“Let love be your highest goal…” (1 Corinthians 14:1)
What are your priorities? Paul challenges us to let love be our highest priority at the end of his inspired love chapter. We should follow after love, make love our greatest pursuit, and love should be our highest goal, depending on how the verse is translated in your Bible.
A practical way to make love our greatest goal is to take the 15 virtues in the middle of the love chapter (I Corinthians 13) and apply them in our relationships. It will not take long to realize we cannot love in these ways on our own. These are the ways God loves. The miracle is God can love in these 15 ways through us!
The love virtues are all others-centered, unselfish ways of showing unconditional love.

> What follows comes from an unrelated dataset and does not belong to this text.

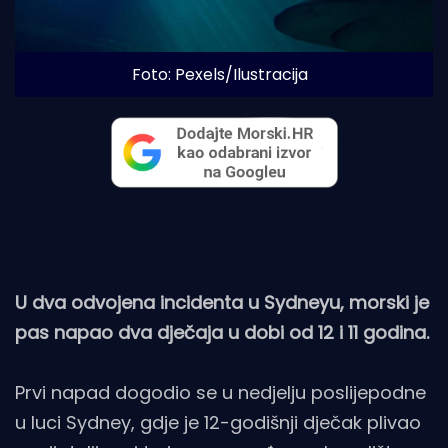
Foto: Pexels/Ilustracija 
U dva odvojena incidenta u Sydneyu, morski je
pas napao dva dječaja u dobi od 12 i 11 godina.
Prvi napad dogodio se u nedjelju poslijepodne
u luci Sydney, gdje je 12-godišnji dječak plivao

They are not natural, but unnatural for us, because they are supernatural. They are the fruit and evidence that God lives in us and is expressing the essence of God’s character through us. The dynamic effect of God’s love upon those we love in these ways will convince us this love is God and deserves to be our highest goal.
I have been loved in these ways and by the grace of God I have loved in these ways. I am committed to making this love my first priority. I resonate with Joyce Kilmer who summarized the essence of the lives of the fallen who lie beneath poppies in French WWI military graveyards when he wrote: “Loved and were loved, but now they lie in Flanders Fields.”
Paul prescribed these love virtues believing they could solve the problems in the worst relationships in his worst church. I believe they can solve the problems in all our relationships if we will graciously apply them, through Christ.